Technology vendors certainly recognize this trend, and they're developing products to help operators' efforts. With a punch of an iPad button or the swipe of a card, it's becoming remarkably easy to capture and record information about residents — and about workers. And this is where the data-driven future might look less like a utopia and more like an Orwellian nightmare. Here's what Peck writes about specialized badges created at the Massachusetts Institute of Technology, meant to be worn on the job by workers:
The badges capture all sorts of information about formal and informal conversations; their length; the tone of voice and gestures of the people involved; how much those people talk, listen, and interrupt; the degree to which they demonstrate empathy and extroversion; and more. Each badge generates about 100 data points a minute.
The innovators who created and have tested the badges say that they've been able to draw striking conclusions, and have even identified the “data signature” of great leaders. These are people who, among other habits, have “brief but energetic conversations” while they “circulate actively,” and who are equally good listeners as talkers.
Are we entering an era when CNAs will be hired by algorithm, and administrators will be evaluated through the data captured on their lapel badge?
The promise of data-driven hiring is great. Clearly, so are the privacy pitfalls. Weighing the risks against the rewards, Peck described himself as “cautiously optimistic” about the future, and said this is the consensus among the psychologists and economists he spoke with in his reporting. He noted that he did not consult philosophers.
I wish he had talked to some long-term care workers.
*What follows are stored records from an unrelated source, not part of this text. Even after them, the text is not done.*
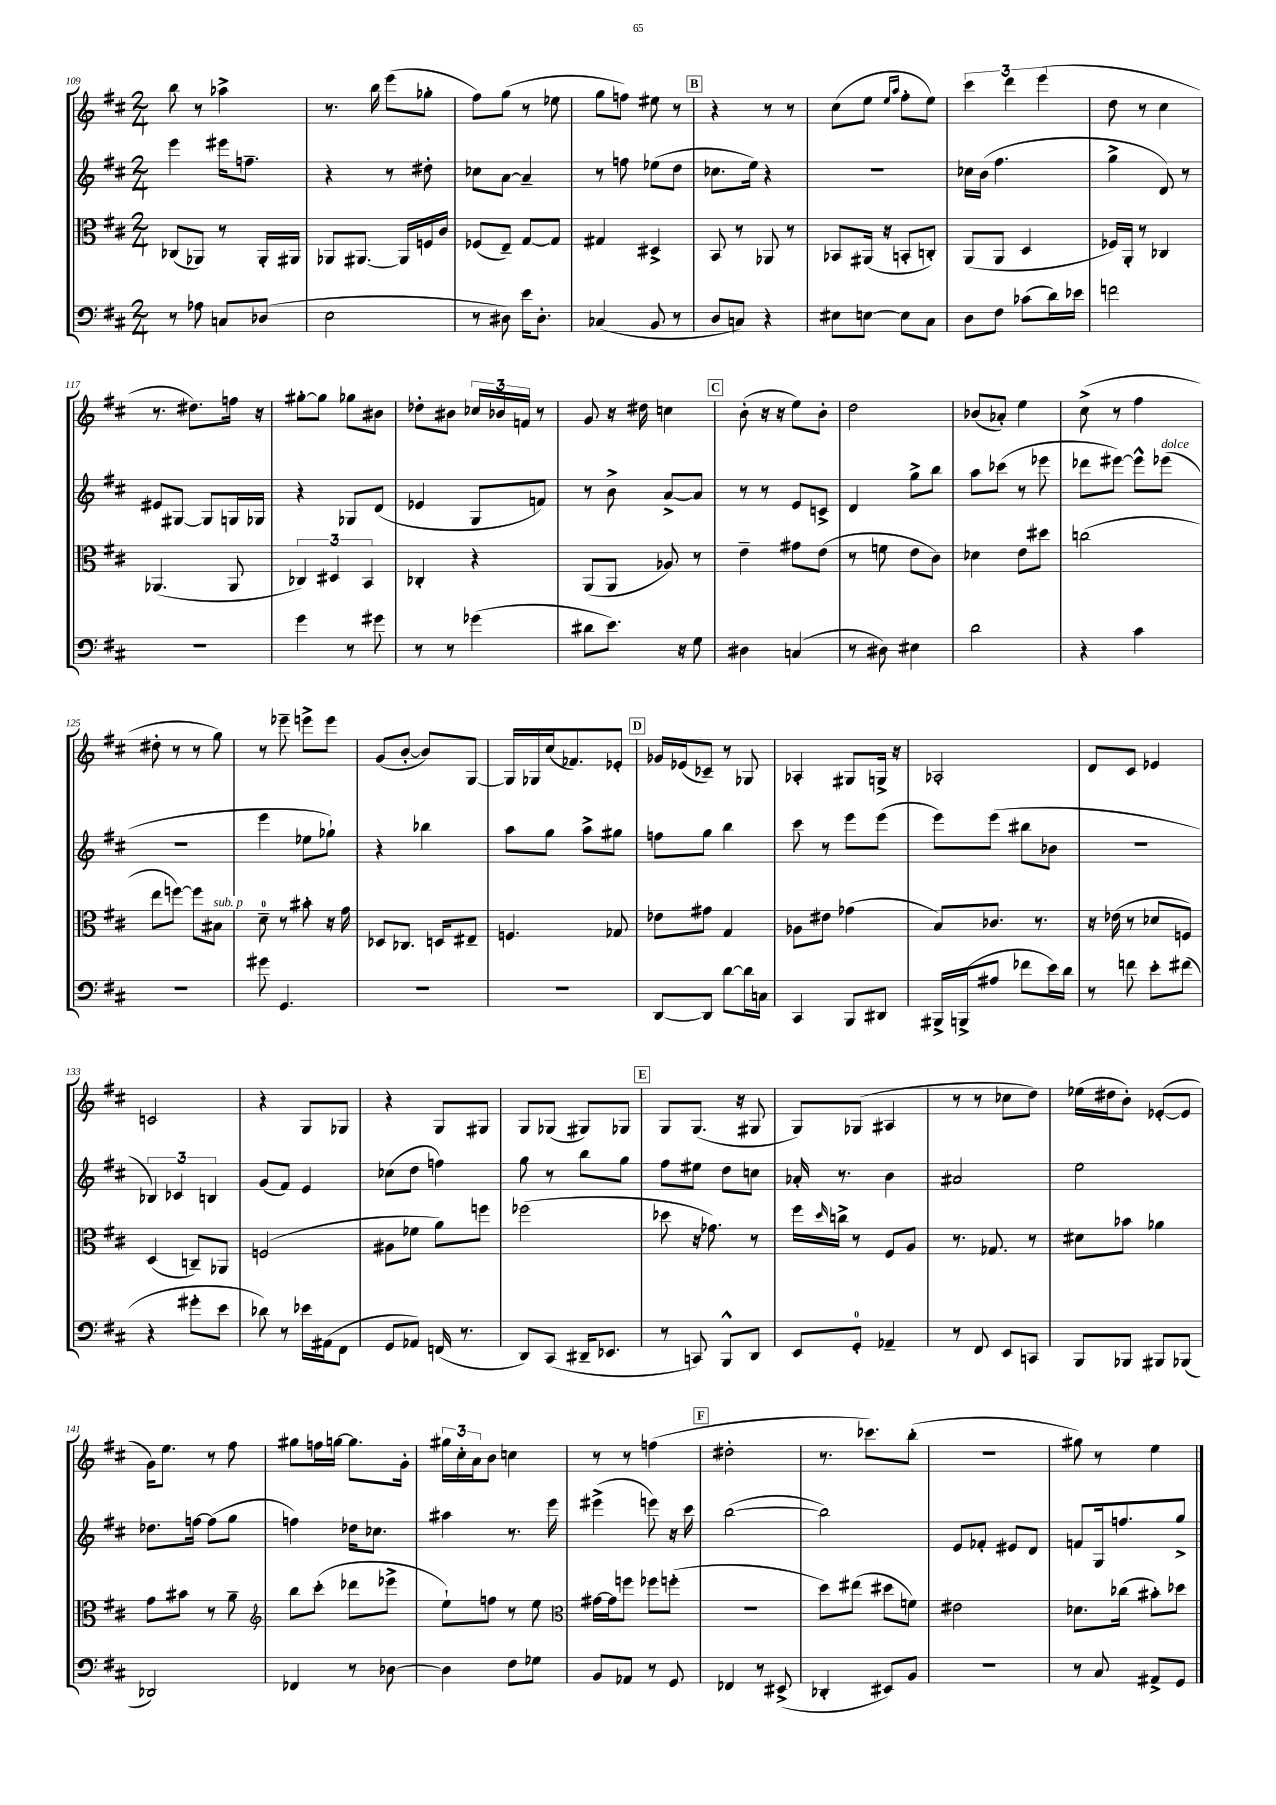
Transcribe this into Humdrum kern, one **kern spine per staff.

**kern	**kern	**kern	**kern
*part4	*part3	*part2	*part1
*staff4	*staff3	*staff2	*staff1
*clefF4	*clefC3	*clefG2	*clefG2
*k[f#c#]	*k[f#c#]	*k[f#c#]	*k[f#c#]
*M2/4	*M2/4	*M2/4	*M2/4
=109	=109	=109	=109
8r	(8C-X/L	4eee\	8bb\
8A-X\	8AA-X/J)	.	8r
8Cn/L	8r	16eee#X\KL	4aa-X^\
.	.	8.ffn~\J	.
(8D-X/J	16AA-'/LL	.	.
.	16AA#X/JJ	.	.
=110	=110	=110	=110
2E\	8AA-X/L	4r	8.r
.	[8.AA#X/J	.	.
.	.	.	16bb\
.	.	8r	(8eee\L
.	16AA#/LL]	.	.
.	16Fn/	8dd#X'\	8gg-X'\J
.	16c#/JJ	.	.
=111	=111	=111	=111
8r	(8F-X/L	8cc-X\L	8ff#\L)
8D#X\)	8E~/J)	[8a\J	(8gg\J
16e\KL	[8G/L	4a~/]	8r
8.D#'\J	.	.	.
.	8G/J]	.	8ee-X\
=112	=112	=112	=112
(4C-X/	4G#X/	8r	8gg\L
.	.	8ffn\	8ffn\J)
8BB/	4D#X^/	(8ee-X\L	8ee#X\
8r	.	8dd\J	8r
!!LO:REH:place=s1:t=B
=113	=113	=113	=113
8D/L	8BB/	8.cc-X\L	4r
8Cn/J)	8r	.	.
.	.	16ee\Jk)	.
4r	8AA-X/	4r	8r
.	8r	.	8r
=114	=114	=114	=114
8E#X\L	8BB-X/L	2r	(8cc#\L
[8En\J	(16AA#X/Jk	.	8ee\J
.	16r	.	.
.	.	.	16qqee/LL
.	.	.	16qqaa/JJ
8E\L]	8BBn'/L	.	8ff#'\L
8C#\J	8Cn'/J)	.	8ee\J)
=115	=115	=115	=115
8D\L	(8AA/L	16cc-X\LL	6ccc#\
.	.	(16b\JJ	.
8F#\J	8AA/J	4.ff#\	.
.	.	.	6ddd\
(8c-X\L	4D/	.	.
.	.	.	(6eee\
16d\L)	.	.	.
16e-X\JJ	.	.	.
=116	=116	=116	=116
2fn\	16F-X/LL)	4gg^\	8dd\
.	16AA'/JJ	.	.
.	8r	.	8r
.	4C-X/	8d/)	4cc#\
.	.	8r	.
!!LO:LB:g=z
=117	=117	=117	=117
2r	(4.AA-X/	8e#X/L	8.r
.	.	[8G#X/J	.
.	.	.	8.dd#X\L)
.	.	8G#/L]	.
.	8AA-/	16Gn/L	16ffn\Jk
.	.	16G-X/JJ	16r
=118	=118	=118	=118
4g\	6C-X/)	4r	[8gg#X'\L
.	.	.	8gg#\J]
.	6D#X/	.	.
8r	.	8G-X/L	8gg-X\L
.	6BB/	.	.
8g#X\	.	(8d/J	8b#X\J
=119	=119	=119	=119
8r	4C-X'/	4e-X/	8dd-X'\L
8r	.	.	8b#X\J
(4g-X\	4r	8G/L	24cc-X/LL
.	.	.	24b-X/
.	.	.	24fn/JJ
.	.	8fn/J)	8r
=120	=120	=120	=120
8d#X\L	(8AA/L	8r	8g/
8.e\J)	8AA/J	8b^\	16r
.	.	.	16dd#X\
.	8A-X/)	[8a^/L	4ccn\
16r	.	.	.
8G\	8r	8a/J]	.
!!LO:REH:place=s1:t=C
=121	=121	=121	=121
4D#X\	4e~\	8r	(8b'\
.	.	8r	16r
.	.	.	16r
(4Cn/	8g#X\L	8e/L	8ee\L)
.	(8e\J	8cn^/J	8b'\J
=122	=122	=122	=122
8r	8r	4d/	2dd\
8D#X\)	8fn\	.	.
4E#X\	8e\L	8gg^\L	.
.	8c#\J)	8bb\J	.
=123	=123	=123	=123
2d\	4d-X\	8aa\L	(8b-X/L
.	.	(8ccc-X\J	8a-X'/J)
.	8e\L	8r	4ee\
.	8dd#X\J	8eee-X\	.
=124	=124	=124	=124
4r	(2ccn\	8ddd-X\L	(8cc#^\
.	.	[8eee#X\J)	8r
4c#\	.	8eee#^^\L]	4ff#\
!	!	!LO:TX:a:i:t=dolce	!
.	.	(8eee-X\J	.
!!LO:LB:g=z
=125	=125	=125	=125
2r	8ee\L	2r	8dd#X'\
.	[8ffn\J)	.	8r
.	8ff\L]	.	8r
!	!LO:TX:a:i:t=sub. p	!	!
.	8B#X\J	.	8gg\)
=126	=126	=126	=126
8g#X\	8d~\	4eee\	8r
4.GG/	8r	.	8eee-X~\
.	8b#X'\	8ee-X\L	8eeen^\L
.	16r	8gg-X`\J)	8eee\J
.	16g\	.	.
=127	=127	=127	=127
2r	8D-X/L	4r	(8g/L
.	8.C-X/J	.	[8b'/J
.	.	4bb-X\	8b/L])
.	16Dn/KL	.	.
.	8E#X~/J	.	[8G/J
=128	=128	=128	=128
2r	4.Fn/	8aa\L	16G/LL]
.	.	.	16G-X/
.	.	8gg\J	(16cc#/J
.	.	.	8.f-X/)
.	.	8aa^\L	.
.	8G-X/	8gg#X\J	8e-X'/J
!!LO:REH:place=s1:t=D
=129	=129	=129	=129
[8DD/L	8e-X\L	8ffn\L	16g-X/LL
.	.	.	(16e-X/J
8DD/J]	8g#X\J	8gg\J	8c-X~/J)
[8d\L	4G/	4bb\	8r
16d\L]	.	.	8G-X/
16Cn\JJ	.	.	.
=130	=130	=130	=130
4CC#/	8A-X\L	8ccc#\	4A-X'/
.	8e#X\J	8r	.
8BBB/L	(4g-X\	8eee\L	8G#X/L
8DD#X/J	.	(8eee\J	16Gn^/Jk
.	.	.	16r
=131	=131	=131	=131
16BBB#X^/LL	8B/L)	8eee\L)	2A-X'/
(16BBBn^/J	.	.	.
8A#X/J	8.c-X/J	(8eee\J	.
8f-X\L	.	8bb#X\L	.
.	8.r	.	.
16e\L)	.	8b-X\J	.
16d\JJ	.	.	.
=132	=132	=132	=132
8r	16r	2r	8d/L
.	(16e-X\	.	.
8fn\	8r	.	8c#/J
8e'\L	8d-X/L	.	4e-X/
(8f#X\J	8Fn/J)	.	.
!!LO:LB:g=z
=133	=133	=133	=133
4r	(4D/	6B-X/)	2cn/
.	.	6c-X/	.
8g#X'\L	8Cn~/L)	.	.
.	.	6Bn/	.
8e\J	8AA-X/J	.	.
=134	=134	=134	=134
8d-X\)	(2Fn/	(8g/L	4r
8r	.	8f#/J)	.
16e-X\LL	.	4e/	8G/L
(16AA#X\J	.	.	.
8FF#\J	.	.	8G-X/J
=135	=135	=135	=135
8GG/L	8A#X\L	(8cc-X\L	4r
8AA-X/J)	8f-X\J	8dd\J	.
(16FFn/	8a\L)	4ffn\)	8G/L
8.r	.	.	.
.	8ffn\J	.	8G#X/J
=136	=136	=136	=136
8DD/L)	(2ff-X\	8gg\	8G/L
(8CC#/J	.	8r	(8G-X/J
16DD#X~/KL	.	8bb\L	8G#X/L)
8.EE-X/J	.	.	.
.	.	8gg\J	8G-X/J
!!LO:REH:place=s1:t=E
=137	=137	=137	=137
8r	8dd-X\	8ff#\L	8G/L
8CCn/)	16r	8ee#X\J	(8.G/J
.	8.g-X\)	.	.
8BBB^^/L	.	8dd\L	.
.	.	.	16r
8DD/J	8r	8ccn\J	8G#X/
=138	=138	=138	=138
8EE/L	16ff#\LL	16a-X'/	8G/L)
.	16qqdd/	.	.
.	16ccn^\JJ	8.r	.
8GG'/J	8r	.	(8G-X/J
4AA-X~/	8F#/L	4b\	4A#X/
.	8A/J	.	.
=139	=139	=139	=139
8r	8.r	2a#X/	8r
8FF#/	.	.	8r
.	8.G-X/	.	.
8EE/L	.	.	8cc-X\L
8CCn/J	8r	.	8dd\J)
=140	=140	=140	=140
8BBB/L	8d#X\L	2ee\	(16ee-X\LL
.	.	.	16dd#X\J
8BBB-X/J	8b-X\J	.	8b'\J)
8BBB#X/L	4a-X\	.	([8e-X'/L
(8BBB-X/J	.	.	8e-/J]
!!LO:LB:g=z
=141	=141	=141	=141
2DD-X/)	8g\L	8.dd-X\L	16g\KL)
.	.	.	8.ee\J
.	8b#X\J	.	.
.	.	[16ffn\Jk	.
.	8r	(8ff\L]	8r
.	8a~\	8gg\J	8ff#\
=142	=142	=142	=142
*	*clefG2	*	*
4FF-X/	8bb\L	4ffn\)	8gg#X\L
.	(8ccc#'\J	.	16ffn\L
.	.	.	[16ggn\JJ
8r	8ddd-X\L	16dd-X\KL	8.gg\L]
.	.	8.cc-X\J	.
[8D-X\	8eee-X^\J	.	.
.	.	.	16g'\Jk
=143	=143	=143	=143
4D-\]	8ee`\L)	4aa#X\	24gg#X\LL
.	.	.	24cc#'\
.	.	.	24a\J
.	8ffn\J	.	8b\J
8F#\L	8r	8.r	4ccn\
8G-X\J	8ee\	.	.
.	.	16eee\	.
=144	=144	=144	=144
*	*clefC3	*	*
8BB/L	[16g#X\LL	(4eee#X^\	8r
.	16g#\J]	.	.
8AA-X/J	8ffn\J	.	8r
8r	8ff-X\L	8eeen\)	(4ffn\
8GG/	(8ffn'\J	16r	.
.	.	16ccc#\	.
!!LO:REH:place=s1:t=F
=145	=145	=145	=145
4FF-X/	2r	([2bb\	2dd#X'\
8r	.	.	.
(8EE#X^/	.	.	.
=146	=146	=146	=146
4DD-X'/	8dd\L)	2bb\])	8.r
.	(8ee#X\J	.	.
.	.	.	8.ccc-X\L)
8EE#X/L)	8dd#X\L	.	.
8BB/J	8fn\J)	.	(8bb'\J
=147	=147	=147	=147
2r	2e#X\	8e/L	2r
.	.	8f-X'/J	.
.	.	8e#X/L	.
.	.	8d/J	.
=148	=148	=148	=148
8r	8.d-X\L	8fn/L	8gg#X\)
8C#/	.	16G/k	8r
.	(16cc-X\Jk	8.ffn/	.
8AA#X^/L	8b#X'\L)	.	4ee\
8GG/J	8dd-X\J	8gg^/J	.
==	==	==	==
*-	*-	*-	*-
They might not be philosophers, but they've certainly given a lot of deep thought to these conundrums. From video cameras in rooms to monitoring devices on residents to floors that can track movements, they're being confronted with new technology that is constantly testing boundaries, forcing them to weigh residents' dignity against their safety. It appears that LTC professionals will only have to think even more deeply about these issues — as they apply not to their residents, but to themselves.